[[ Extracted material, beginning ]]

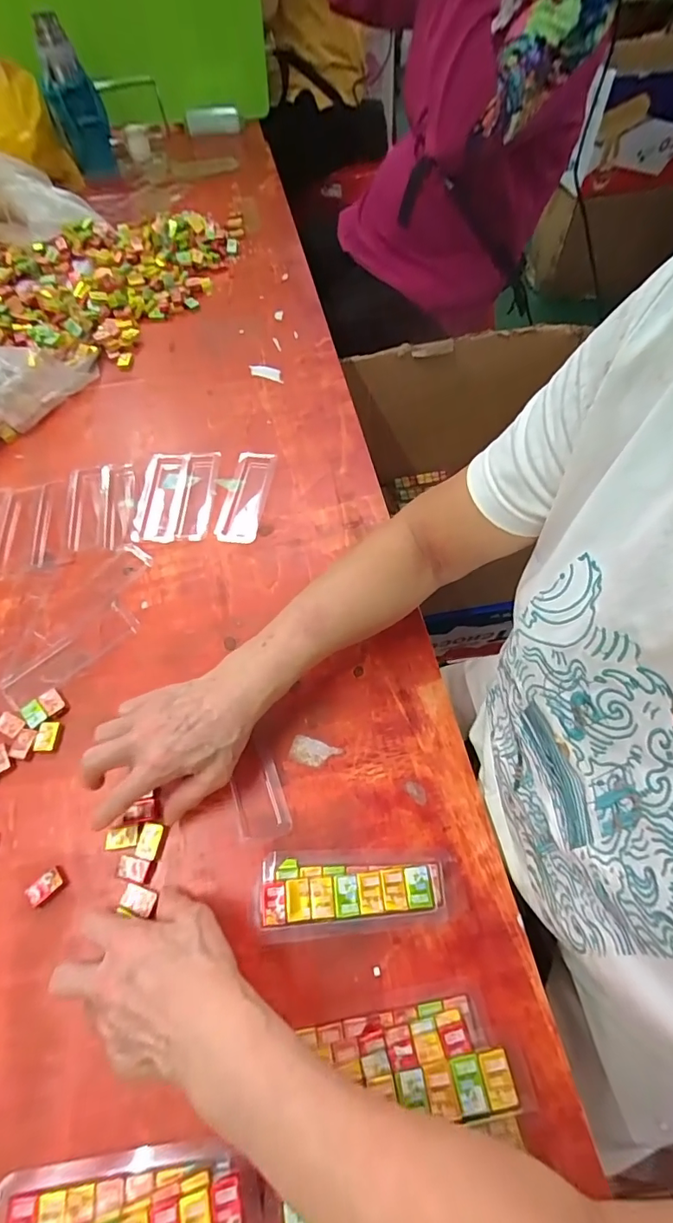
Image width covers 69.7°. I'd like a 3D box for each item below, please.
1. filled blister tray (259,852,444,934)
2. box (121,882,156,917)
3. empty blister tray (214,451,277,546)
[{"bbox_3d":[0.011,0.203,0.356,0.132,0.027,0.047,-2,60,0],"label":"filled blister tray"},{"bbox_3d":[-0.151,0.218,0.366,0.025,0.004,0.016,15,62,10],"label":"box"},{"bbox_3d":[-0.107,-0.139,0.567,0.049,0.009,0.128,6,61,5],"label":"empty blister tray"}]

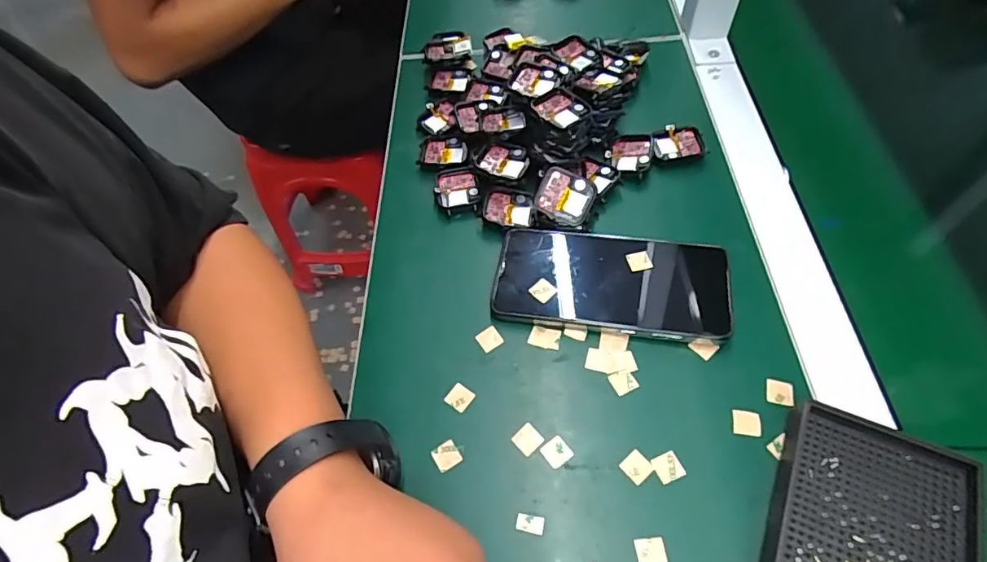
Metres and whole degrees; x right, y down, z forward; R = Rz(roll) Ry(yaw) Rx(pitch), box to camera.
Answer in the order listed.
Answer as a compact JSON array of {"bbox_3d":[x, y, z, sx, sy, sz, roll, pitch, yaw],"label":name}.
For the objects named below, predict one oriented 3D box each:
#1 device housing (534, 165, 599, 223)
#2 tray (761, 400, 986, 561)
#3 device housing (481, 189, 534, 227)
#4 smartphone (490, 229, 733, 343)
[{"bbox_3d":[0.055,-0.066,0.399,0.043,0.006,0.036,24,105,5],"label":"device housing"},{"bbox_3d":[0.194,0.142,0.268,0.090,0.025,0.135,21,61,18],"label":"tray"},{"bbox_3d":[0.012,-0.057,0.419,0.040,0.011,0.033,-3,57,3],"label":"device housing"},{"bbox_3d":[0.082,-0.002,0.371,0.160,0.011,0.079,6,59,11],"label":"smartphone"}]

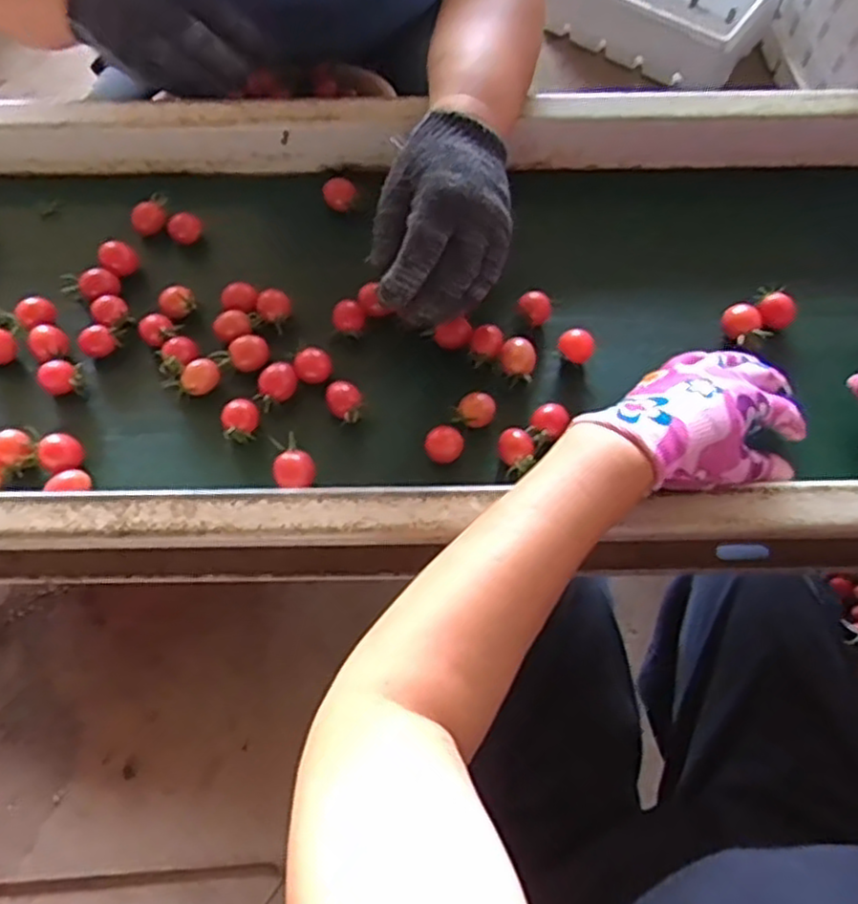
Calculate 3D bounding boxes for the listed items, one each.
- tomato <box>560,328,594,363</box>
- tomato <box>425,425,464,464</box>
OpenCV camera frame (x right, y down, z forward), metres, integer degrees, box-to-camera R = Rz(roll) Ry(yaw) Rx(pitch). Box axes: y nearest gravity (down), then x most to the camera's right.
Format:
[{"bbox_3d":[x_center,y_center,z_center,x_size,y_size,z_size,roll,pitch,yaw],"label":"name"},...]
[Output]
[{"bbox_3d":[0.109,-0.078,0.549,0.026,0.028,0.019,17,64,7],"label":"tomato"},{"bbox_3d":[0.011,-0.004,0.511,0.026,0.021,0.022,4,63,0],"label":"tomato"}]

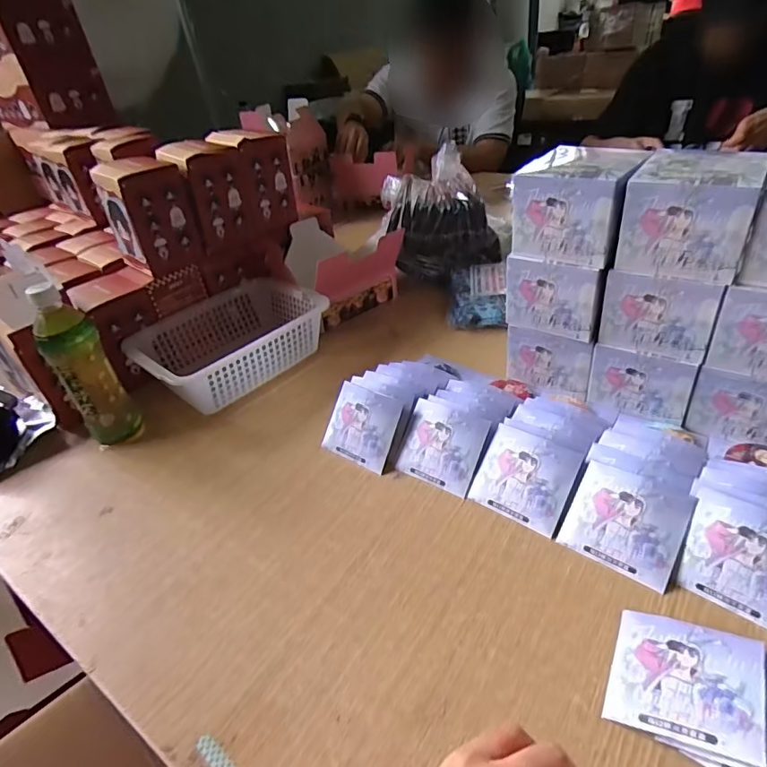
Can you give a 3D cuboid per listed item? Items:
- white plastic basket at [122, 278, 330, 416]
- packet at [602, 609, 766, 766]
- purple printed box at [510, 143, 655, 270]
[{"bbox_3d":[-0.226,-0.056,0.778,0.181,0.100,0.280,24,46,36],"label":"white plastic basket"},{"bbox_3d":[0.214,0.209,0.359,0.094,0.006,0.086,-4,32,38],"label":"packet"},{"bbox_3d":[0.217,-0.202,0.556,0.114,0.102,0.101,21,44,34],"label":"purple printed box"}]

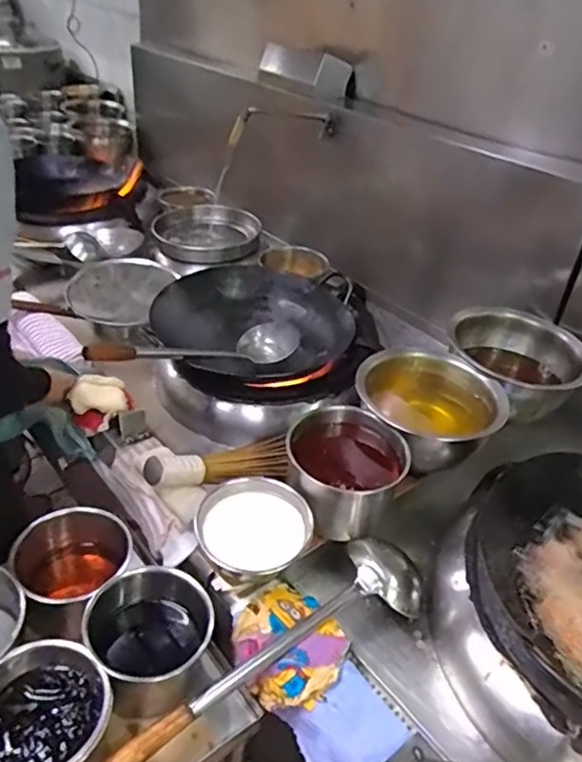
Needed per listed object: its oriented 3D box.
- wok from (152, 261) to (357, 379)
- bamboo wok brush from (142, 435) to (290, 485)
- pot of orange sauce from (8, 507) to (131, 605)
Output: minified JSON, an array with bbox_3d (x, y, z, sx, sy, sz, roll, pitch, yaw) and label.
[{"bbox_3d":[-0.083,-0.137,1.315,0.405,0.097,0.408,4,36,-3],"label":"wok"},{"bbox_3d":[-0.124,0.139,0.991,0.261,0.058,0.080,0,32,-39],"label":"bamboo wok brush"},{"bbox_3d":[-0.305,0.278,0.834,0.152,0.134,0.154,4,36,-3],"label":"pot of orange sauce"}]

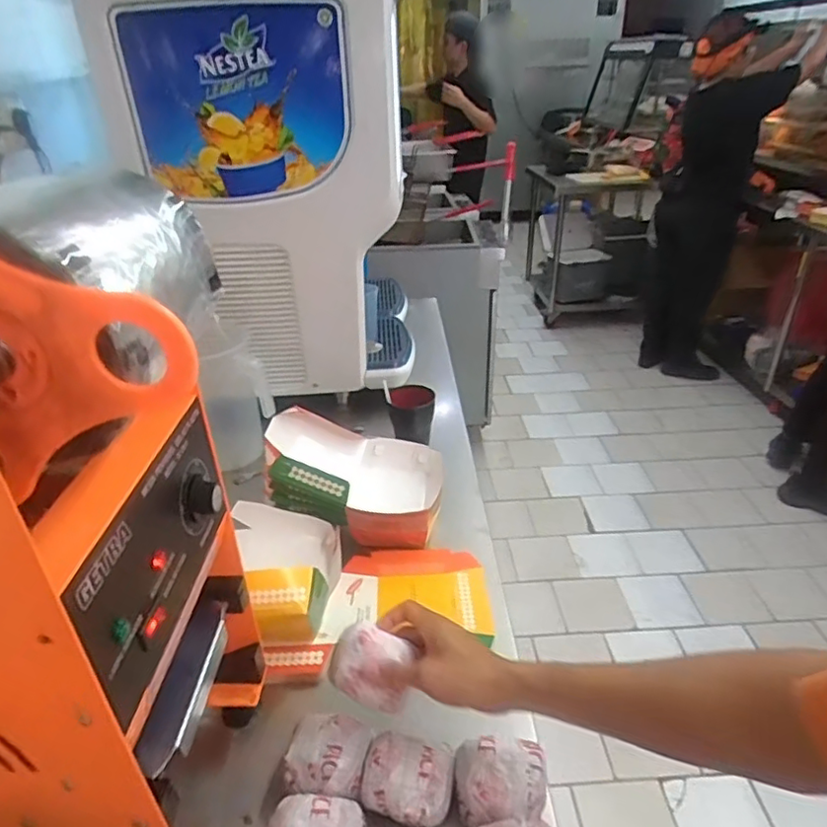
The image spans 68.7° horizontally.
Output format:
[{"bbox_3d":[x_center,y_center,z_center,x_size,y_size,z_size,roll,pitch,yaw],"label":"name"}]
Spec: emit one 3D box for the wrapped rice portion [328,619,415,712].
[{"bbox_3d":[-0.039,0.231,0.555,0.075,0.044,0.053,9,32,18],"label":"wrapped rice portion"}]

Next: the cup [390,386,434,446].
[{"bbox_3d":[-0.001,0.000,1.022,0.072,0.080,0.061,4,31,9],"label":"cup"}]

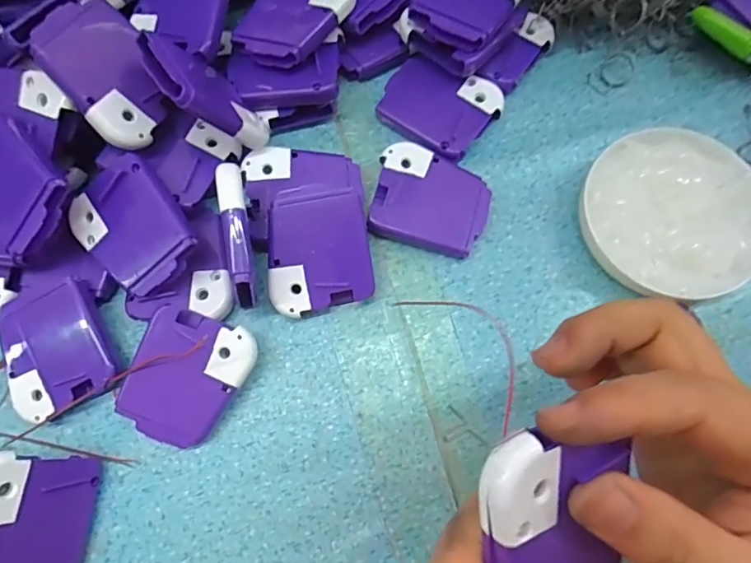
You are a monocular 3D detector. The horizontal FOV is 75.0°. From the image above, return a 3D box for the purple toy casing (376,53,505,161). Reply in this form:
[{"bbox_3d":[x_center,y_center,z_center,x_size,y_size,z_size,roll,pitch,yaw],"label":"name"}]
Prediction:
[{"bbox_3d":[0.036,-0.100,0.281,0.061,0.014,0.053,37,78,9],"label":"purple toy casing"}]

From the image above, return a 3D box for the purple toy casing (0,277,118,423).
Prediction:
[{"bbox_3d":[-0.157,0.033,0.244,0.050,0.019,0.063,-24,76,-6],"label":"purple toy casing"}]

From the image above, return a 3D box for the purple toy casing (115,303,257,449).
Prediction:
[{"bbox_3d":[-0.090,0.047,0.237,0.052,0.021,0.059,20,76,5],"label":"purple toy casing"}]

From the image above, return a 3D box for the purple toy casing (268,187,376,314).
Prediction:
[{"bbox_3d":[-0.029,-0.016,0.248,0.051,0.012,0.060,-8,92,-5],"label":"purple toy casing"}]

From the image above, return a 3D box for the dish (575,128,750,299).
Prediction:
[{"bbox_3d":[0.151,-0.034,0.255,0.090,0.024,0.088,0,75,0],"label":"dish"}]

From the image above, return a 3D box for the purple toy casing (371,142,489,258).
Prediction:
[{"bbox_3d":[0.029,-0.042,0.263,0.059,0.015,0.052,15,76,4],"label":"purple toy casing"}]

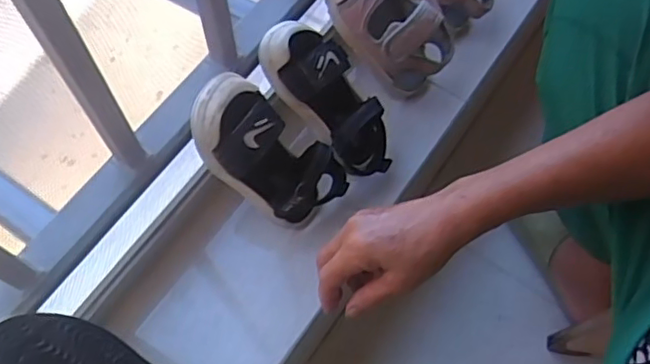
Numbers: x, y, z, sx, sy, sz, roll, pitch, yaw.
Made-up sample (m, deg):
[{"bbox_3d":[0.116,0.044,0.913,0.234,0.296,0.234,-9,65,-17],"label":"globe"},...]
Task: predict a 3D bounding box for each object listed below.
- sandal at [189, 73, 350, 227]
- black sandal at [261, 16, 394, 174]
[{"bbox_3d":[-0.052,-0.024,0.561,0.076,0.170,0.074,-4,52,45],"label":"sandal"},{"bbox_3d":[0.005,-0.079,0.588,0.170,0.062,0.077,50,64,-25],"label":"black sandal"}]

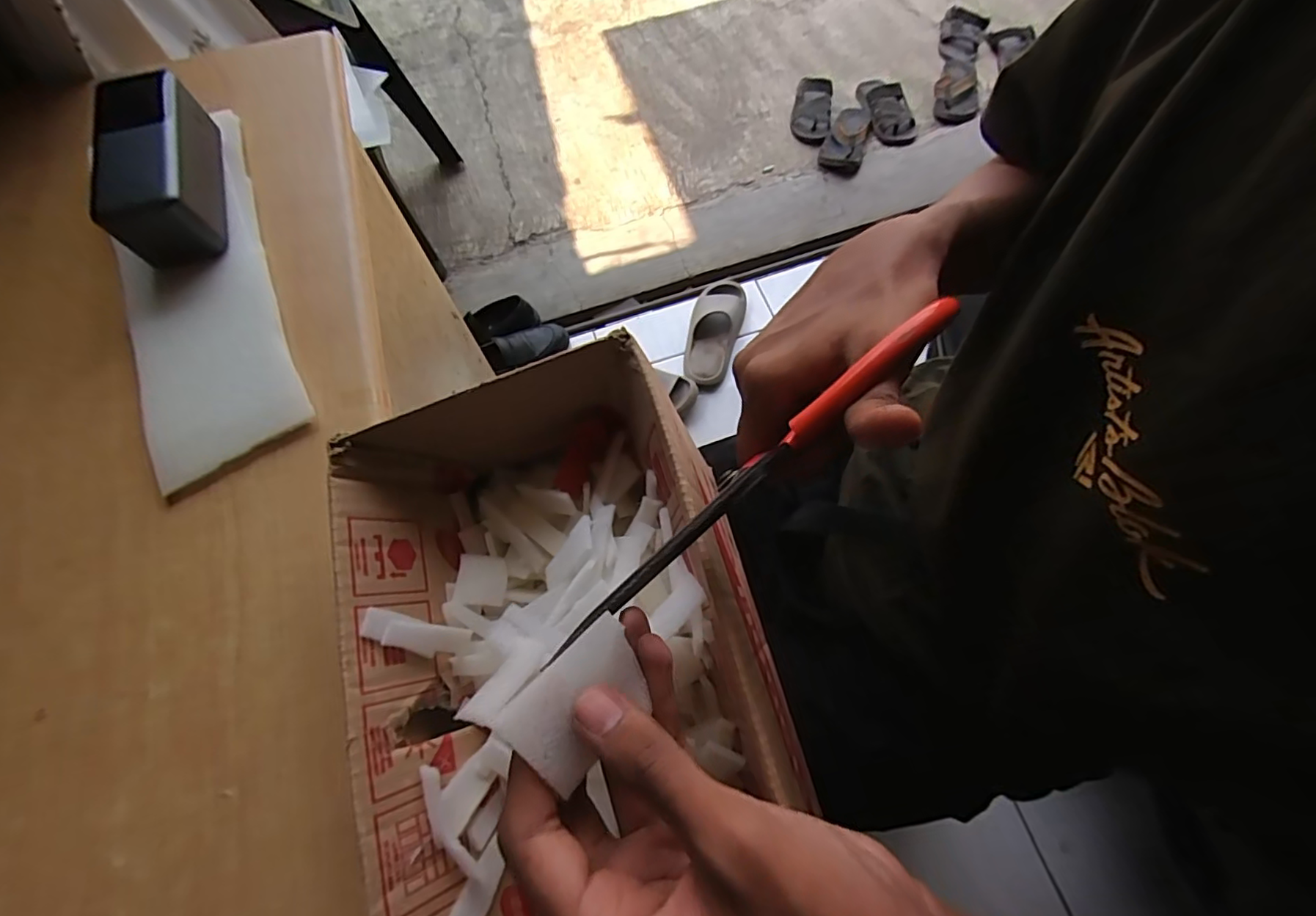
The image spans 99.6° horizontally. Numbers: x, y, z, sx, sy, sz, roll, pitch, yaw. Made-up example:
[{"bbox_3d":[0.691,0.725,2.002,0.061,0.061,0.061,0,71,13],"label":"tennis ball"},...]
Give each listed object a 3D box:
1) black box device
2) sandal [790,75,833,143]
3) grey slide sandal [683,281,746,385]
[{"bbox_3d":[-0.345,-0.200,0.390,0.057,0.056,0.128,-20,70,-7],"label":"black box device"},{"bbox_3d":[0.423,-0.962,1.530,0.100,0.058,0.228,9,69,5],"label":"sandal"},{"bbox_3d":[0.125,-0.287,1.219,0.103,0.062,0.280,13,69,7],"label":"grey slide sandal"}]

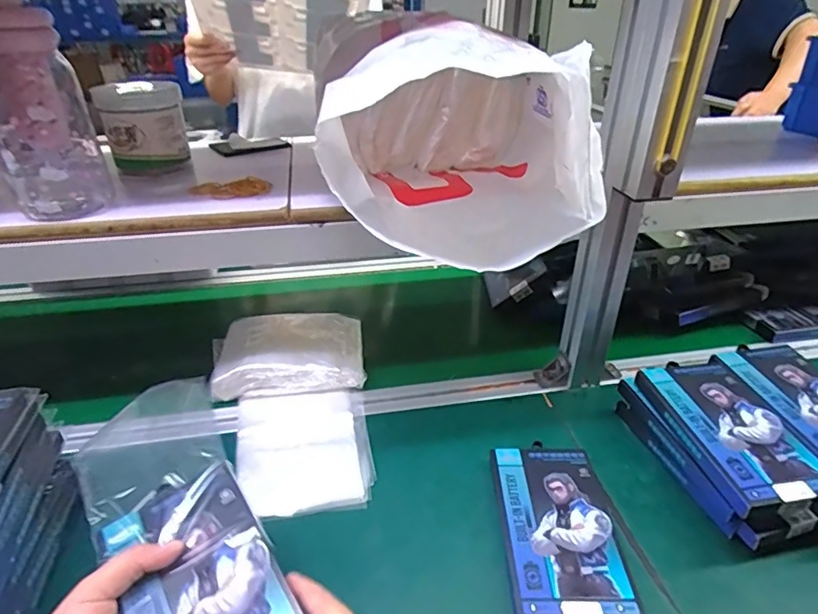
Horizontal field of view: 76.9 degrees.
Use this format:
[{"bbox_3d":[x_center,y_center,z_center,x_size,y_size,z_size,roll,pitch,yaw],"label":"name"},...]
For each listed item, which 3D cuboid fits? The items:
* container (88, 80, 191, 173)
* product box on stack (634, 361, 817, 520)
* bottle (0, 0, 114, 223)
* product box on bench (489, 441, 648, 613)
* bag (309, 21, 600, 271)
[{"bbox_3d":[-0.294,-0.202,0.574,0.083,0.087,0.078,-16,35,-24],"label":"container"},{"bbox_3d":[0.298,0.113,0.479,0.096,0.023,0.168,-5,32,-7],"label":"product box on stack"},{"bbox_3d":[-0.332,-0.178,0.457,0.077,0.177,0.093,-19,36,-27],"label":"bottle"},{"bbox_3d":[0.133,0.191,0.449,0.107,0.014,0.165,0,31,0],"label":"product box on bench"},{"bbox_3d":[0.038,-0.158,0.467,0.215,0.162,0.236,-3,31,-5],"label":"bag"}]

[[ Extracted material, end ]]

**Work order:**
Scan the entries above and return each line that holds "Numbers".

**Result of the exercise:**
Numbers: x, y, z, sx, sy, sz, roll, pitch, yaw.
The image spans 99.6° horizontally. Numbers: x, y, z, sx, sy, sz, roll, pitch, yaw. Made-up example:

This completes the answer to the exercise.